Moreover, the fact that NATS – the body responsible for the £100-million-mistake – is not currently liable for any of these damages pours further salt in the wound for many passenger airlines.

Airline bosses are calling for reform. Michael O’Leary, Chief Executive of Ryanair, had a tough September after taking a pie to the face by protestors in Brussels just days after his company suffered large costs from the ATC failure. Though unperturbed by the pie, O’Leary has been vocal in criticising NATS, calling on their boss to resign, and demanding they pay the price of their mistakes: 

“We pay NATS over £100m a year in the UK alone, just Ryanair. Their total income is £750m. And it’s simply not acceptable that you have a complete computer failure.”

The Civil Aviation Authority (CAA), the UK’s independent regulator for the industry, recently launched an investigation into the NATS failure that will question how one system glitch was able to cause so much destruction, and whether it is fair or proper that NATS be shielded from repercussions should it commit this error again. 

The Transport Secretary, Mark Harper, has so far walked the line on this question. In September, he met with airlines to assure them he will study the CAA report “with interest” and to thank them for their work to get operations back to normal. 

Harper’s strategy for the industry, published earlier this year, is principally tasked with a “return to business as usual for aviation”. Recognising the toll of recent “political and economic turbulence” (excuse his pun), Harper hopes deregulating parts of the industry and relaxing red tape like rules around airport slots will help nurse the aviation sector back to life post-pandemic.  

Harper has also reaffirmed the Government’s commitment towards ‘Jet Zero’, decarbonising the sector by 2050 through investment in low and zero emission aviation technologies.

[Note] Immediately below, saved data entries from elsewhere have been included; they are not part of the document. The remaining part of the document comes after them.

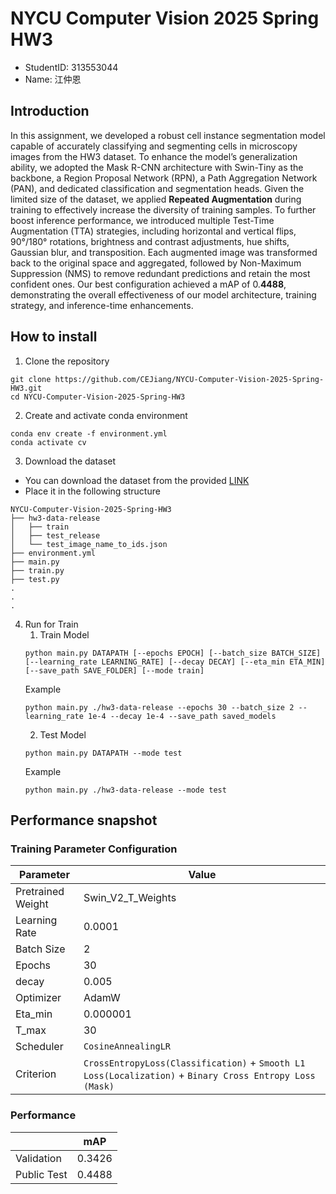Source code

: # NYCU Computer Vision 2025 Spring HW3
- StudentID: 313553044
- Name: 江仲恩

## Introduction
In this assignment, we developed a robust cell instance segmentation model capable of accurately classifying and segmenting cells in microscopy images from the HW3 dataset. To enhance the model’s generalization ability, we adopted the Mask R-CNN architecture with Swin-Tiny as the backbone, a Region Proposal Network (RPN), a Path Aggregation Network (PAN), and dedicated classification and segmentation heads.
Given the limited size of the dataset, we applied **Repeated Augmentation** during training to effectively increase the diversity of training samples.
To further boost inference performance, we introduced multiple Test-Time Augmentation (TTA) strategies, including horizontal and vertical flips, 90°/180° rotations, brightness and contrast adjustments, hue shifts, Gaussian blur, and transposition. Each augmented image was transformed back to the original space and aggregated, followed by Non-Maximum Suppression (NMS) to remove redundant predictions and retain the most confident ones.
Our best configuration achieved a mAP of 0.**4488**, demonstrating the overall effectiveness of our model architecture, training strategy, and inference-time enhancements.

## How to install

1. Clone the repository
```
git clone https://github.com/CEJiang/NYCU-Computer-Vision-2025-Spring-HW3.git
cd NYCU-Computer-Vision-2025-Spring-HW3
```

2. Create and activate conda environment
```
conda env create -f environment.yml
conda activate cv
```

3. Download the dataset 
- You can download the dataset from the provided [LINK](https://drive.google.com/file/d/1B0qWNzQZQmfQP7x7o4FDdgb9GvPDoFzI/view)
- Place it in the following structure
```
NYCU-Computer-Vision-2025-Spring-HW3
├── hw3-data-release
│   ├── train
│   ├── test_release
│   └── test_image_name_to_ids.json
├── environment.yml
├── main.py
├── train.py
├── test.py
.
.
.
```

4. Run for Train
    1. Train Model 
    ```
    python main.py DATAPATH [--epochs EPOCH] [--batch_size BATCH_SIZE] [--learning_rate LEARNING_RATE] [--decay DECAY] [--eta_min ETA_MIN] [--save_path SAVE_FOLDER] [--mode train]
    ```
    Example
    ```
    python main.py ./hw3-data-release --epochs 30 --batch_size 2 --learning_rate 1e-4 --decay 1e-4 --save_path saved_models
    ```
    2. Test Model
    ```
    python main.py DATAPATH --mode test
    ```
    Example
    ```
    python main.py ./hw3-data-release --mode test
    ```

## Performance snapshot
### Training Parameter Configuration

| Parameter        | Value                                                                                                   |
|------------------|---------------------------------------------------------------------------------------------------------|
| Pretrained Weight| Swin_V2_T_Weights                                                                                       |
| Learning Rate    | 0.0001                                                                                                  |
| Batch Size       | 2                                                                                                       |
| Epochs           | 30                                                                                                      |
| decay            | 0.005                                                                                                   |
| Optimizer        | AdamW                                                                                                   |
| Eta_min          | 0.000001                                                                                                |
| T_max            | 30                                                                                                      |
| Scheduler        | `CosineAnnealingLR`                                                                                     |
| Criterion        | `CrossEntropyLoss(Classification)` + `Smooth L1 Loss(Localization)` + `Binary Cross Entropy Loss (Mask)`|

<!-- ### Training Curve
![Image](https://github.com/CEJiang/NYCU-Computer-Vision-2025-Spring-HW2/blob/main/Image/training_curve.png)
### validate mAP Curve
![Image](https://github.com/CEJiang/NYCU-Computer-Vision-2025-Spring-HW2/blob/main/Image/val_map_curve.png)
### validate AP / AR Curve
![Image](https://github.com/CEJiang/NYCU-Computer-Vision-2025-Spring-HW2/blob/main/Image/ResNet50_Original.png) -->

### Performance
|                  | mAP                      |
|------------------|--------------------------|
| Validation       | 0.3426                   |
| Public Test      | 0.4488                   |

While these steps are welcomed by the sector, airlines say there’s still more to go. Alongside calling for financial accountability for NATS, airlines would like to see further Government support for its modernisation and recruitment efforts, such as allowing overseas workers to help at British airports during peak periods and ensuring the aviation sector is added to the skilled worker visa shortage occupation list. This can prevent further delays caused by staffing shortages, seen as recently as last month at Gatwick Airport.

If the Government is serious about nursing the aviation industry back to life post-pandemic, it needs to be cognisant of the economic pressures faced by the industry and work collaboratively to ensure the green transition does not force undue costs to consumers or the collapse of flight operators. Doing so could accelerate the aviation sector’s journey back to normality, unlock the full potential of the £22 billion industry, and the opportunity to make Britain a global aviation hub.